Overview

This Recommended Read goes over how to troubleshoot WMI connectivity issues with Sophos STAS..

STAS uses WMI method for polling requests and Log off detection by default. STAS advance tab has the option to test WMI connectivity test for end-user IP.

STAS uses setup credentials (provided during installation) to connect a remote computer for WMI. 

Manually run WMI verification:

In some troubleshooting scenarios, the admin considers that the built-in WMI verification tool built-in on the STAS suite may not work as intended when the test returns with a fail status, which most of the case this isn't true.

The best way to take out of the way any chance of issue with the build-in WMI verification tool on the STAS is by running a manual WMI verification from the AD server itself using the native windows tool for testing WMI connectivity called "wbemtest".

Note: The admin has to recheck the STAS user access rights and password if the WMI query passes when the admin tries the manual test and fails when the admin makes the test connection from the advance tab.

Step to manually run WMI

Start wbemtest: 

• select Windows -> Run 
  
  
• When prompted for the Command to run, enter wbemtest
  
  
• Type wbemtest  in Start -> RUN which will open WMI tester window. 
  
  
  
  
  
• Click Connect and type \\<Clinet IP>\root\cimv2 in namespace and type the domain administrator username and password to connect to the remote system over WMI. 
  
   
  
  
  
• Click connect, if the remote device can connect over WMI it will show the tester screen  
  
  
  
  
  NOTE: in a Non-working condition the test results will look like this:
  
  
  
  Click Query and type “select username from win32_computersystem” 

• Click Apply; it'll give you a query result, double-click on the result and it’ll open up a new window that shows the remote system username currently logged in.
    

WMI Failure Reason and some hit to make it work: 

• Windows firewall and desktop antivirus need to be disabled for successful polling methods. Or need to add exceptions for ports 445 and 135. 
• RPC, RPC locator, DCOM,WMI, remote admin services are enable 
• The client device should resolve AD FQDN, if it isn’t able to resolve the FQDN add the following FQDN entry in the host file (C:\WINDOWS\system32\drivers\etc\hosts). Or Add AD IP as DNS and WINS in the client. 
• If there’s any router in the path, make sure that ports 135 and 445 are open. 

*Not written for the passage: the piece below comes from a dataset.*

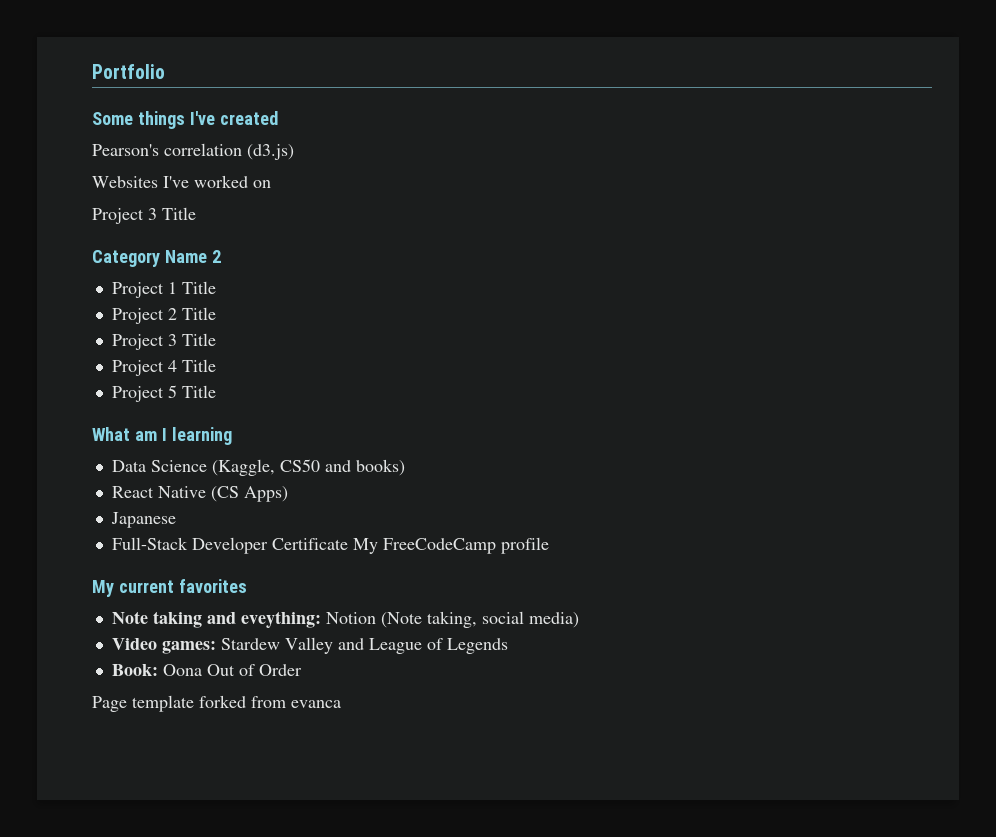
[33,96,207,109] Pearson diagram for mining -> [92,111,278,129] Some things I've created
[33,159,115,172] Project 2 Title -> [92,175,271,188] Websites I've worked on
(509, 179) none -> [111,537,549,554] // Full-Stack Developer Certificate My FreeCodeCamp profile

• AD can telnet on port 135 of the client device. If the firewall is turned on type this command to open 135 
  port : netsh firewall add portopening protocol=tcp port=135 name=DCOM_TCP135. 
• Ensure that the admin account used in the Collector has the correct admin permissions on the client's system 
• Ensure DCOM remote launch permission is allowed. To check the permission Run 
  DCOMCNFG.exe 
  Click to Expand  the Component Services folder and navigate to My Computer
  Select My Computer and Right Click, the My Computer Properties window will open, click the COM Security tab and check the Launch and Activation Permissions
  
• In order to avoid any WMI connectivity issues from the user computers, due to a Windows Firewall policy, Windows Administrators might configure a GPO policy to allow all connections from the AD servers to bypass any policy or setting that can compromise the AD server do WMI verification.